Non a caso, gli studiosi più seri s’interrogano di continuo sulle condizioni in cui i dati sono raccolti, sugli interessi in gioco (che possono potenzialmente sviare qualsiasi ricerca), sui fattori di disturbo di natura tecnico-operativa. Bisogna essere consapevoli che nella maggior parte dei sistemi politici contemporanei una delle prime nomine compiute da un nuovo premier riguarda proprio l’istituto nazionale di statistica, esattamente come negli Stati Uniti il neo-presidente subito individua chi potrà mandare alla Corte Suprema non appena si libererà un posto (per decesso o dimissioni).

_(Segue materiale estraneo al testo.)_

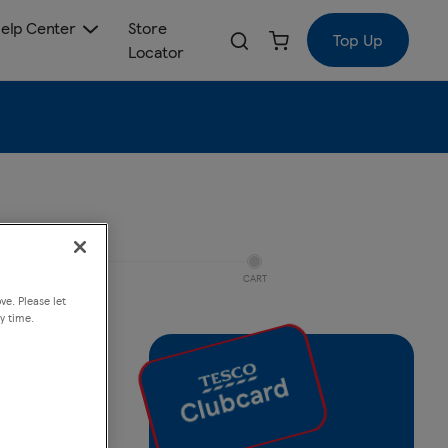
elp Center
Store
Top Up
Locator
CART
ve. Please let
y time.
 Jet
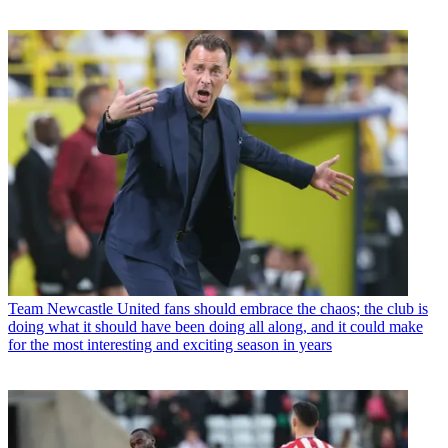
Team
Newcastle United fans should embrace the chaos; the club is
doing what it should have been doing all along, and it could make
for the most interesting and exciting season in years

Non è un caso che quando muoveva i suoi primi passi la statistica venne chiamata “aritmetica politica”, ma sarebbe ora di affrancare la scienza da questo spirito burocratico che pende dalle labbra dei funzionari di Stato, che non ne contesta i dati (con la scusa che ognuno dovrebbe fare il suo lavoro!) e pretende di limitarsi a elaborare paginate di cifre e tabelle messe assieme utilizzando metodologie spesso deformate ad hoc.
Uno degli migliori epistemologi in circolazione, John Ioannidis, fin dagli inizi della crisi pandemica richiamò l’attenzione proprio sulla mancanza di dati affidabili. Fu messo al bando e marginalizzato un po’ da tutti: compresa la Rai (che prima l’intervistò e poi ne manipolò le affermazioni). Perché? Aveva avanzato il dubbio che i dati “ufficiali”, proprio quelli forniti dai funzionari pubblici, potessero essere distorti e falsi, e quindi tali da farci arrivare a conseguenze erronee. È come se avesse mandato un segnale ai tanti Burioni in circolazione, ma purtroppo pochi l’hanno ascoltato. Di questo non c’è da stupirsi, dal momento che per lo scienziato medio di un’università pubblica “lo Stato siamo noi e la statistica è verità”.
Bisognerà lavorare, allora, anche per una statistica ben differente; e magari anche con un nome meno sgradevole.